---- Page excerpt

Falco has also been extended to tap into other data sources besides system calls (we’ll show you examples throughout the book). For example, Falco can monitor your cloud logs in real time and notify you when something bad happens in your cloud infrastructure. Here are some more examples of things it can detect for you:

  • When a user logs in without multifactor authentication

  • When a cloud service configuration is modified

  • When somebody accesses one or more sensitive files in an Amazon Web Services (AWS) S3 bucket

New data sources are added to Falco frequently, so we recommend checking the website and Slack channel to keep up with what’s new.

Rules

Rules tell the Falco engine what to do with the data coming from the sources. They allow the user to define policies in a compact and readable format. Falco comes preloaded with a comprehensive set of rules that cover host, container, Kubernetes, and cloud security, and you can easily create your own rules to customize it. We’ll spend a lot of time on rules, in particular in Chapters 7 and 13; by the time you’re done reading this book, you’ll be a total master at them. Here’s an example to whet your appetite:

- rule: shell_in_container
  desc: shell opened inside a container
  condition: spawned_process and container.id != host and proc.name = bash
  output: shell in a container (user=%user.name container_id=%container.id)
  Source: syscall
  priority: WARNING

This rule detects when a bash shell is started inside a container, which is normally not a good thing in an immutable container-based infrastructure. The core entries in a rule are the condition, which tells Falco what to look at, and the output, which is what Falco will tell you when the condition triggers. As you can see, both the condition and the output act on fields, one of the core concepts in Falco. The condition is a Boolean expression that combines checks of fields against values (essentially, a filter). The output is a combination of text and field names, whose values will be printed out in the notification. Its syntax is similar to that of a print statement in a programming language.

Does this remind you of networking tools like tcpdump or Wireshark? Good eye: they were a big inspiration for Falco.

Data Enrichment

Rich data sources and a flexible rule engine help make Falco a powerful runtime security tool. On top of that, metadata from a disparate set of providers enriches its detections.

When Falco tells you that something has happened—for example, that a system file has been modified—you typically need more information to understand the cause and the scope of the issue. Which process did this? Did it happen in a container? If so, what were the container and image names? What was the service/namespace where this happened? Was it in production or in dev? Was this a change made by root?

Falco’s data enrichment engine helps answer all of these questions by building up the environment state, including running processes and threads, the files they have open, the containers and Kubernetes objects they run in, etc. All of this state is accessible to Falco’s rules and outputs. For example, you can easily scope a rule so that it triggers only in production or in a specific service.

--------
---- Information provided

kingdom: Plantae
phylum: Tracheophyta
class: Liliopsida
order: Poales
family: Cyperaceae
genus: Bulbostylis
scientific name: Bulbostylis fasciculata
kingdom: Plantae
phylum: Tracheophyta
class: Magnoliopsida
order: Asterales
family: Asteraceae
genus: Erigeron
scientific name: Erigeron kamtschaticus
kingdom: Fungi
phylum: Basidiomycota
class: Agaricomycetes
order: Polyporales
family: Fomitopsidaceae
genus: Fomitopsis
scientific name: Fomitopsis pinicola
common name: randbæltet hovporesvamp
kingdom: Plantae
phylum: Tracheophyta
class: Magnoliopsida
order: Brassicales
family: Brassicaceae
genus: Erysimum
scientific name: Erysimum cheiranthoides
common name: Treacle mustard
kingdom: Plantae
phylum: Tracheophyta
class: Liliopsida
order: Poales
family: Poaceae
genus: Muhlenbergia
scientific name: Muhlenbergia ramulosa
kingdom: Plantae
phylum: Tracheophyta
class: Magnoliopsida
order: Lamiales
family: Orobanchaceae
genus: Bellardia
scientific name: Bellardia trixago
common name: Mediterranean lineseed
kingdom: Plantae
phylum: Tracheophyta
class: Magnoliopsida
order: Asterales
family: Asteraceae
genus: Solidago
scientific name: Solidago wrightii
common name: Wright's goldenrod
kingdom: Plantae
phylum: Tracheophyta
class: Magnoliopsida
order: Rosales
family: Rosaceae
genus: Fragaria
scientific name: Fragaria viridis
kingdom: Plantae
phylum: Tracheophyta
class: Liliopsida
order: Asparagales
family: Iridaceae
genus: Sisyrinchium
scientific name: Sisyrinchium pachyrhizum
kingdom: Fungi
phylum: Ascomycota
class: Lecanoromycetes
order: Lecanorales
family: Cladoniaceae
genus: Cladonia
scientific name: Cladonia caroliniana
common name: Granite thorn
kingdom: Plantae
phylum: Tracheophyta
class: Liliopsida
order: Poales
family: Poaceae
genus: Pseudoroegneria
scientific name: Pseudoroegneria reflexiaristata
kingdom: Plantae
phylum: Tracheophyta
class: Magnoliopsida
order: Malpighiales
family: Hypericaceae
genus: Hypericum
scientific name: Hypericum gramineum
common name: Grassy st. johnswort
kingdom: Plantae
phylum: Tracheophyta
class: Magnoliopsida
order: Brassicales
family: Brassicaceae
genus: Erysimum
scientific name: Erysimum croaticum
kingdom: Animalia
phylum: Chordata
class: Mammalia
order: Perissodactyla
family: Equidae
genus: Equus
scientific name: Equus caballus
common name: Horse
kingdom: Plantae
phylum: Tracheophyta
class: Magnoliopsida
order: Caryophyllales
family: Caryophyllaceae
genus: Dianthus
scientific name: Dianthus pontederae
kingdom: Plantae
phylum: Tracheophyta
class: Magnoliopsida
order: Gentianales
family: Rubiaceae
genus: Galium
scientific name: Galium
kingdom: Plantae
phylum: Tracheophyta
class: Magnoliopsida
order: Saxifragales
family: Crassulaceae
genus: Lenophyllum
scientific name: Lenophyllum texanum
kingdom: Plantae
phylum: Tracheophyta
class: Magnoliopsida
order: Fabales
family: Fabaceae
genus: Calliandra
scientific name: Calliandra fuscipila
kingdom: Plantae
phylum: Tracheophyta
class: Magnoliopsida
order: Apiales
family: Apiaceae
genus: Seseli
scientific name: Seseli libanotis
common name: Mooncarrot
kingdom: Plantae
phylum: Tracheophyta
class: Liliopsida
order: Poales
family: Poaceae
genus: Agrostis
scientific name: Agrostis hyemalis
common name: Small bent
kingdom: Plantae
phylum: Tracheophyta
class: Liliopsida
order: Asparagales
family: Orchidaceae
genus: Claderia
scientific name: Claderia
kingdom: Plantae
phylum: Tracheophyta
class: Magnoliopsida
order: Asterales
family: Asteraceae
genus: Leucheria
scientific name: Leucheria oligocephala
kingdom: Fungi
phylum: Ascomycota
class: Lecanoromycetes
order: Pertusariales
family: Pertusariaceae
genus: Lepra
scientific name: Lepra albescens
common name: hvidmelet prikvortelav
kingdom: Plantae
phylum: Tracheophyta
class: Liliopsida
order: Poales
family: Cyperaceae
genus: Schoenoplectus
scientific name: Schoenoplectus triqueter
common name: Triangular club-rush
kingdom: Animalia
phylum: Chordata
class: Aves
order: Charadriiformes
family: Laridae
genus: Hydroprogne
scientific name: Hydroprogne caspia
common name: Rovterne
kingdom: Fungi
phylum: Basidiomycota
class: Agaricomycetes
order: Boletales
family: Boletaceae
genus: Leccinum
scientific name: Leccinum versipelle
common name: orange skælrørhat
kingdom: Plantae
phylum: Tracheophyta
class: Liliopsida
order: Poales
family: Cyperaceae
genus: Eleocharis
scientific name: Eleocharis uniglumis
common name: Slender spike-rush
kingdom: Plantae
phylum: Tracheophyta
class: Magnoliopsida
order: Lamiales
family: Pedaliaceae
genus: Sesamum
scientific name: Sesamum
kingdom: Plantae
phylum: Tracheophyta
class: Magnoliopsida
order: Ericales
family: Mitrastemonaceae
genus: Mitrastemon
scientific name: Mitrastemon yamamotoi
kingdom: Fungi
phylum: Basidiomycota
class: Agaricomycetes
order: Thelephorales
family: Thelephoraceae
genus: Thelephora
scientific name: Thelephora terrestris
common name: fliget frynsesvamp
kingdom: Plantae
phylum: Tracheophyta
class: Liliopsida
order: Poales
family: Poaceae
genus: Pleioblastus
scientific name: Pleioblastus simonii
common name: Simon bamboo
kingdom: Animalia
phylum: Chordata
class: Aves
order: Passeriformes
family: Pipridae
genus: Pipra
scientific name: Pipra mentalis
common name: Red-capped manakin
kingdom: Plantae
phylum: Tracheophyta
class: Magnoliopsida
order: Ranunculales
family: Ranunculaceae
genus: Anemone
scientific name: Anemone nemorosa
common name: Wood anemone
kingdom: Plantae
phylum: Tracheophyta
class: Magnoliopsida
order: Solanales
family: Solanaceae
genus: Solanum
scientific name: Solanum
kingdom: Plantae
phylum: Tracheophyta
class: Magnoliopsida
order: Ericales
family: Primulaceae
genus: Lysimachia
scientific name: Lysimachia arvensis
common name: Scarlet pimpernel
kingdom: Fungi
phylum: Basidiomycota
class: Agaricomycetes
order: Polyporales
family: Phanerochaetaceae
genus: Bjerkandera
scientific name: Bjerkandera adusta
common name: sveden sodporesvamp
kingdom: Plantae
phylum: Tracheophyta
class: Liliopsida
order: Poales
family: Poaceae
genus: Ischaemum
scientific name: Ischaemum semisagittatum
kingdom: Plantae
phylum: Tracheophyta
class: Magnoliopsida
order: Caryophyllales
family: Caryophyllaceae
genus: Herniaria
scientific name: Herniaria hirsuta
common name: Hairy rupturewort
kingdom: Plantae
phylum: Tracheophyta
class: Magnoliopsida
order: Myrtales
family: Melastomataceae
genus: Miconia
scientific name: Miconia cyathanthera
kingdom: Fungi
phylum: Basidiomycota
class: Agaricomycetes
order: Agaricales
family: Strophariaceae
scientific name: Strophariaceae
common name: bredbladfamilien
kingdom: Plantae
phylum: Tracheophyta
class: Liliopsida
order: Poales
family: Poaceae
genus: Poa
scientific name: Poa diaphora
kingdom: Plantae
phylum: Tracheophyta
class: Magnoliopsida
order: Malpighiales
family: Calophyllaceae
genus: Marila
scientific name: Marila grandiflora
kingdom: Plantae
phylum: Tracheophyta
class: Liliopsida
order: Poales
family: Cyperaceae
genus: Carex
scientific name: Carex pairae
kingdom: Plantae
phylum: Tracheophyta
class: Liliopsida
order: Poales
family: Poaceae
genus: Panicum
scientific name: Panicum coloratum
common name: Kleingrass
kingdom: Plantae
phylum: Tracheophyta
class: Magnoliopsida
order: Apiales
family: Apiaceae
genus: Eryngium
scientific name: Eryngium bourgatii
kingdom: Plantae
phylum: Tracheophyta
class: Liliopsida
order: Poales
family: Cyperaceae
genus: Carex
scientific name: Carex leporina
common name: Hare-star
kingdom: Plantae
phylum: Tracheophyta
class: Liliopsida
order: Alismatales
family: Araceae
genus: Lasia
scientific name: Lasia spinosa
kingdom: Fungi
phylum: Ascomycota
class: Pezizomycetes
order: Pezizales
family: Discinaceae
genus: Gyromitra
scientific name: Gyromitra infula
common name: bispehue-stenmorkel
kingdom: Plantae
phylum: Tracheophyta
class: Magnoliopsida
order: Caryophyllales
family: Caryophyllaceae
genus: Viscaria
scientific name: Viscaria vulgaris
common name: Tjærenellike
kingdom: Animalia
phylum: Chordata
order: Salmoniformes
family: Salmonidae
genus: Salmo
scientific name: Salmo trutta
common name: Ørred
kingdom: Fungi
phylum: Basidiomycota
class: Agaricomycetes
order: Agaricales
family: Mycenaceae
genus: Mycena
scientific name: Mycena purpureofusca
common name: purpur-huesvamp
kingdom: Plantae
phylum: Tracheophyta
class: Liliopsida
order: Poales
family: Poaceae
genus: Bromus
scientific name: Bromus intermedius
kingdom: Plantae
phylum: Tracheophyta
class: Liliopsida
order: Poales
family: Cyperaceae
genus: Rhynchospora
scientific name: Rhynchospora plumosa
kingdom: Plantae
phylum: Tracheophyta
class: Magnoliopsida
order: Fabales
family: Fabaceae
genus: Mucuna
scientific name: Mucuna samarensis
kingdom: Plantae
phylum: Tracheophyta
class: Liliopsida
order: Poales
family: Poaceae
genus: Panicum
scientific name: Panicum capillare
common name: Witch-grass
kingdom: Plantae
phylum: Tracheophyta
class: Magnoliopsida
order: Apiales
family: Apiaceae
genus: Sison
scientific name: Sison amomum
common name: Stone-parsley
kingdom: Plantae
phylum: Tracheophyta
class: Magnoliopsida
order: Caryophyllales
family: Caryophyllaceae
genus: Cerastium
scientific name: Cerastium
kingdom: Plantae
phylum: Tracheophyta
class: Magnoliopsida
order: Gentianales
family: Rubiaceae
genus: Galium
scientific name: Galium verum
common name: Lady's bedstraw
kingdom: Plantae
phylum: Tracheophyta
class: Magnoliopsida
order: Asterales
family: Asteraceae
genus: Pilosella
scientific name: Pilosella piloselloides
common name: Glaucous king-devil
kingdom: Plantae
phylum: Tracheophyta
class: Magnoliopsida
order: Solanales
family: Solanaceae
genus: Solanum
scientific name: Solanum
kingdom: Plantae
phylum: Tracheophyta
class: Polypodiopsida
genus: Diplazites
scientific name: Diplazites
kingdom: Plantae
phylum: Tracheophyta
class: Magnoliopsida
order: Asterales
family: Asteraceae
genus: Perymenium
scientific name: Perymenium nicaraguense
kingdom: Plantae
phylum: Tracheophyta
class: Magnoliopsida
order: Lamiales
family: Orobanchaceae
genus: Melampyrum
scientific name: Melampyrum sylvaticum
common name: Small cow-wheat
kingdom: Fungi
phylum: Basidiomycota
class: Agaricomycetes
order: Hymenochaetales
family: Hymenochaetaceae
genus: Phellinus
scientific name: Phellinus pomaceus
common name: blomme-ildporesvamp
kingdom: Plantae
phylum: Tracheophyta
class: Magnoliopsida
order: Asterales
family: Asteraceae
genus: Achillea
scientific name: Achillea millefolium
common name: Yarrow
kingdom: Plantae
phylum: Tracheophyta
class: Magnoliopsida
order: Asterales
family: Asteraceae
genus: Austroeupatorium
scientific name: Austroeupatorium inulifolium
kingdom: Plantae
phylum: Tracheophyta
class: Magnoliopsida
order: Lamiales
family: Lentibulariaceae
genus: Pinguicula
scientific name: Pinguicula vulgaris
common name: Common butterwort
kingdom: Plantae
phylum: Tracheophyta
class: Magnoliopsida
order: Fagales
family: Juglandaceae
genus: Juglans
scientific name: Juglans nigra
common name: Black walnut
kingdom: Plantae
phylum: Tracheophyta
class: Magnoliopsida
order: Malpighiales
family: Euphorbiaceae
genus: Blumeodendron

--------

Given request A: For each statement, say yes or no according to the Falco excerpt and quote the words that decide it. (i) Falco ships with rules covering host, container, Kubernetes, and cloud security. (ii) In a rule, the condition is what Falco reports when the rule triggers. (iii) Networking tools like tcpdump and Wireshark inspired Falco.
Given request B:
Answer from the Falco excerpt:
(i) What priority is set in the shell_in_container rule?
(ii) Which chapters does the book name for its detailed coverage of rules?
(iii) In what kind of AWS storage can Falco detect access to sensitive files?
The items are separate material from the Falco excerpt.

Exercise response A:
(i) Yes: "Falco comes preloaded with a comprehensive set of rules that cover host, container, Kubernetes, and cloud security"
(ii) No: "the output, which is what Falco will tell you when the condition triggers"
(iii) Yes: "they were a big inspiration for Falco"

Exercise response B:
(i) WARNING
(ii) Chapters 7 and 13
(iii) An Amazon Web Services (AWS) S3 bucket